Un intitulé qui fâche

Mais évidemment, l’équivalent au masculin n’existe pas et l’on peut ressentir cette différenciation comme une dépendance du mâle accompagnant ; l’histoire ne dément pas cette interprétation qui valorise l’épouse par son mari.

Dans cette guerre des genres, ou est-ce la guerre des sexes, la convention grammaticale qui, dans le cas d’un double genre, institue que le masculin l’emporte ne pouvait évidemment que devenir la loi à abattre, quelle qu’en soit la conséquence.

Il ne faut cependant pas s’y fourvoyer, comme avec la plupart des combats, cette lutte comprend aussi une bataille de pouvoir, hostilité sans merci, même si les convenances ou l’opportunité politique contraignent à le dissimuler : l’hypocrisie est depuis toujours un genre malicieux.

 

Un bras de fer est engagé

Une magistrate (un féminin bien inélégant) genevoise, dont les engagements pour la promotion des femmes sont connus, combatifs et même vindicatifs a pris l’initiative de soumettre les fonctionnaires à une formation aspirant rien moins que de « désexualiser » la langue française, tout au moins son usage administratif.

Mais ne faudrait-il pas plutôt parler de castrer la langue, pour bien exprimer ce qu’on entend lui faire subir en la privant de sa détermination de genre ?

 

Tout n’est ici qu’une question de priorité de genre

Pas forcément puisqu’on envisage de doubler toute chose en proposant de remplacer « le chef de service » par « le chef de service ou la cheffe de service ».

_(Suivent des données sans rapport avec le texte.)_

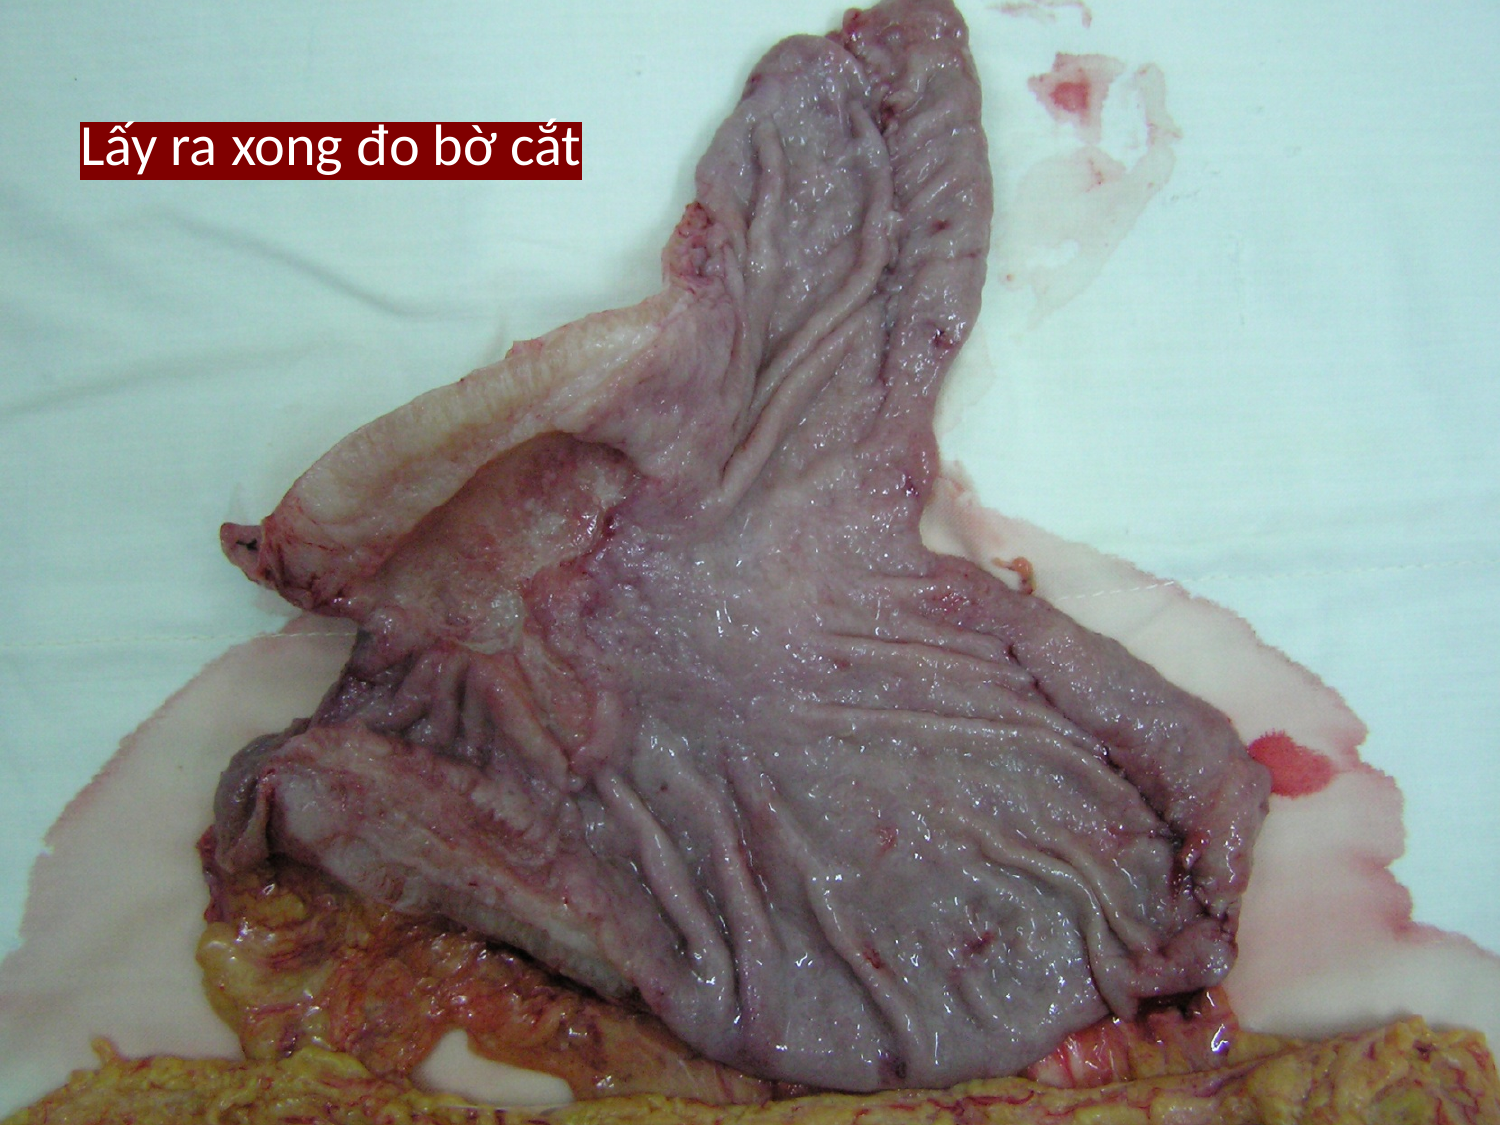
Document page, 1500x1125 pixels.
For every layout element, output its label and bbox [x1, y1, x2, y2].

Voilà qui risque de contrecarrer sérieusement les désirs écologistes d’économie dans la dépense de papier en allongeant singulièrement les phrases, mais aussi d’alourdir à l’infini les tournures et de rendre de moins en moins compréhensibles les expressions, même les plus sommaires.

Quant à la citation d’une masculinisation de la profession de sage-homme, elle ne peut que souligner sa place d’alibi, tant elle est anecdotique jusque dans son doublage de la fonction d’accoucheur, tandis que le recours à l’ordre alphabétique, préconisé pour déterminer la priorité du masculin ou du féminin dans les doublures systématiques, ne pourra que confirmer la décharge que l’on entend prendre.

 

Faut-il favoriser la communication ou la susceptibilité ?

En effet, l’argument de rééquilibrage ne saurait s’assortir d’une priorité inversée avouée et il faut donc se garder d’endosser une nouvelle préférence, une sorte de ségrégation positive, même si, pour commenter le remplacement des parenthèses de l’éventuel e féminin par des tirets, l’auteur spécifie que la parenthèse déprécie les femmes qui ont trop longtemps été mises entre parenthèses.

Quant aux accords pour lesquels le masculin l’emportait dans la grammaire classique, il faudrait maintenant l’accorder au plus proche sans égards à la logique ni à la phonétique.

A Leucade donc l’Amour du langage, de la poésie et des belles proses, le soin des formes ou des rythmes, l’attention d’une belle syntaxe et même la rigueur du sens, la préférence des significations et l’attribution grammaticale des nombres et des genres : place à la neutralisation et à l’ambivalence, à la perte d’identité à force de recherche du politiquement correct.

 

Grevisse distingué grammairien qui fait autorité est quelque peu piétiné

La logique est ici à l’ablation de la forme patriarcale par la surcharge ou par le contresens, en pratiquant le rejet aussi bien d’une prévalence masculine que d’une galanterie envers les femmes, il faut tout neutraliser en appliquant l’ordre alphabétique le plus incommode, puisqu’il faudra chercher cette priorité dans la première différence, celle qui se détermine souvent à la fin du mot.

Pauvres élèves des prochaines années, que l’on soumettra à une pareille découpure systématique des phrases, lesquelles perdront ainsi toute forme et toute spontanéité pour adopter une prétendue désexualisation, au nom de laquelle le sel comme les épices seront bientôt frappés d’interdictions, parce qu’il vaut mieux perdre les goûts qu’en préférer l’un à l’autre.